İmam-ı Rabbanî k.s. parlak zekâsı, kuvvetli hafızası ve yaşının çok üstünde olgun davranışlarıyla çocuk yaşta dikkat çekmiş, yaşı daha yirmiyi bile bulmamışken İslâmî ilimlerin her dalında ders verecek seviyeye gelmiş, Arapça ve Farsça risaleler kaleme almıştı. Kitaplar yazarak, ulaşabildiği herkese nasihat ederek, insanları bid’at ve sapkınlıklardan kurtarmaya çalıştı, onları sırat-ı müstakime çağırdı. Dini tahrif eden, Ekber Şah’ın ifsadına alet olan alimlerle mücadele etti.

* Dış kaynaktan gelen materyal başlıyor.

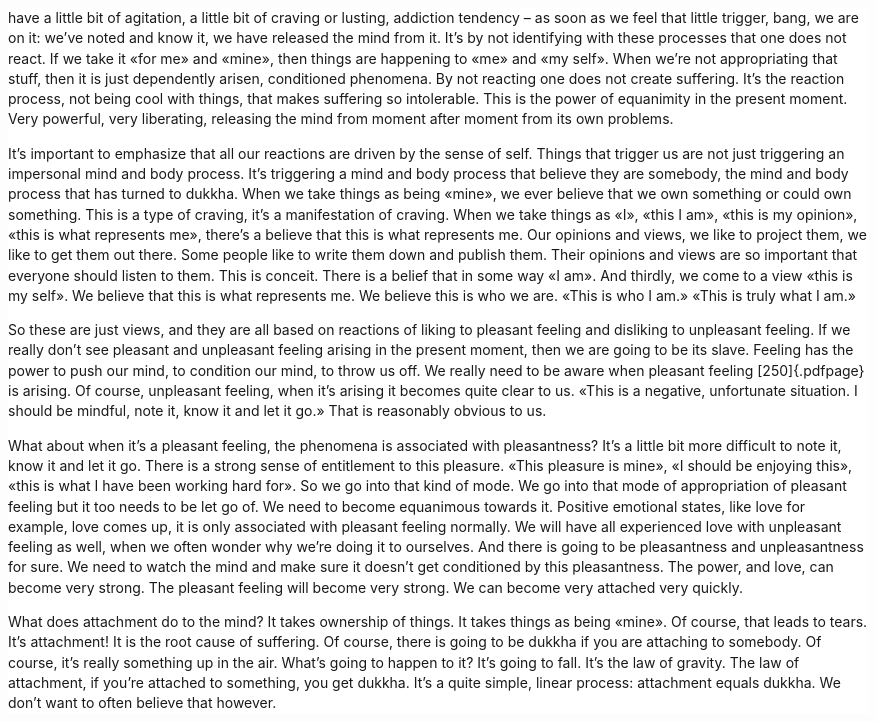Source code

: have a little bit of agitation, a little bit of craving or lusting, addiction tendency – as soon as we feel that little trigger, bang, we are on it: we’ve noted 
and know it, we have released the mind from it. It’s by not identifying with 
these processes that one does not react. If we take it «for me» and «mine», 
then things are happening to «me» and «my self». When we’re not appropriating that stuff, then it is just dependently arisen, conditioned phenomena. 
By not reacting one does not create suffering. It’s the reaction process, not 
being cool with things, that makes suffering so intolerable. This is the power 
of equanimity in the present moment. Very powerful, very liberating, releasing the mind from moment after moment from its own problems.

It’s important to emphasize that all our reactions are driven by the sense 
of self. Things that trigger us are not just triggering an impersonal mind and 
body process. It’s triggering a mind and body process that believe they are 
somebody, the mind and body process that has turned to dukkha. When we 
take  things  as  being  «mine»,  we  ever  believe  that  we  own  something  or 
could own something. This is a type of craving, it’s a manifestation of craving. When we take things as «I», «this I am», «this is my opinion», «this is 
what represents me», there’s a believe that this is what represents me. Our 
opinions and views, we like to project them, we like to get them out there. 
Some people like to write them down and publish them. Their opinions and 
views are so important that everyone should listen to them. This is conceit. 
There is a belief that in some way «I am». And thirdly, we come to a view 
«this is my self». We believe that this is what represents me. We believe this 
is who we are. «This is who I am.» «This is truly what I am.»

So these are just views, and they are all based on reactions of liking 
to pleasant feeling and disliking to unpleasant feeling. If we really don’t see 
pleasant and unpleasant feeling arising in the present moment, then we are 
going to be its slave. Feeling has the power to push our mind, to condition 
our mind, to throw us off. We really need to be aware when pleasant feeling 
 [250]{.pdfpage}  is arising. Of course, unpleasant feeling, when it’s arising it becomes quite 
clear to us. «This is a negative, unfortunate situation. I should be mindful, 
note it, know it and let it go.» That is reasonably obvious to us.

What about when it’s a pleasant feeling, the phenomena is associated 
with pleasantness? It’s a little bit more difficult to note it, know it and let it 
go. There is a strong sense of entitlement to this pleasure. «This pleasure is 
mine», «I should be enjoying this», «this is what I have been working hard 
for». So we go into that kind of mode. We go into that mode of appropriation of pleasant feeling but it too needs to be let go of. We need to become 
equanimous towards it. Positive emotional states, like love for example, love 
comes up, it is only associated with pleasant feeling normally. We will have 
all experienced love with unpleasant feeling as well, when we often wonder 
why we’re doing it to ourselves. And there is going to be pleasantness and 
unpleasantness for sure. We need to watch the mind and make sure it doesn’t 
get conditioned by this pleasantness. The power, and love, can become very 
strong. The pleasant feeling will become very strong. We can become very 
attached very quickly.

What does attachment do to the mind? It takes ownership of things. It 
takes things as being «mine». Of course, that leads to tears. It’s attachment! 
It  is  the  root  cause  of  suffering.  Of  course,  there  is  going  to  be  dukkha  if 
you  are  attaching  to  somebody.  Of  course,  it’s  really  something  up  in  the 
air. What’s going to happen to it? It’s going to fall. It’s the law of gravity. 
The law of attachment, if you’re attached to something, you get dukkha. It’s 
a quite simple, linear process: attachment equals dukkha. We don’t want to 
often believe that however.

Hindistan’da 16. yüzyılın ikinci yarısı. Bâbürlü hanedanından Ekber Şah’ın hüküm sürdüğü zamanlar. Hindistan adeta bir dinler mozaiği; Müslümanlar, Hindular, Budistler, Mecusîler, Hıristiyanlar, Yahudiler yanında daha bir yığın küçük inanç grubu yaşıyor burada.
Aslında müslüman bir aileye mensup olan Ekber Şah, özellikle kalabalık Hindu nüfusunu saltanatına tabi kılmak için bütün dinleri birleştirmek gibi bir sapkınlığa yöneliyor. İlmini ikbaline kurban eden bazı sözde alimlerin de desteğiyle “Dîn-i İlahî” diye yeni bir din oluşturmaya karar veriyor.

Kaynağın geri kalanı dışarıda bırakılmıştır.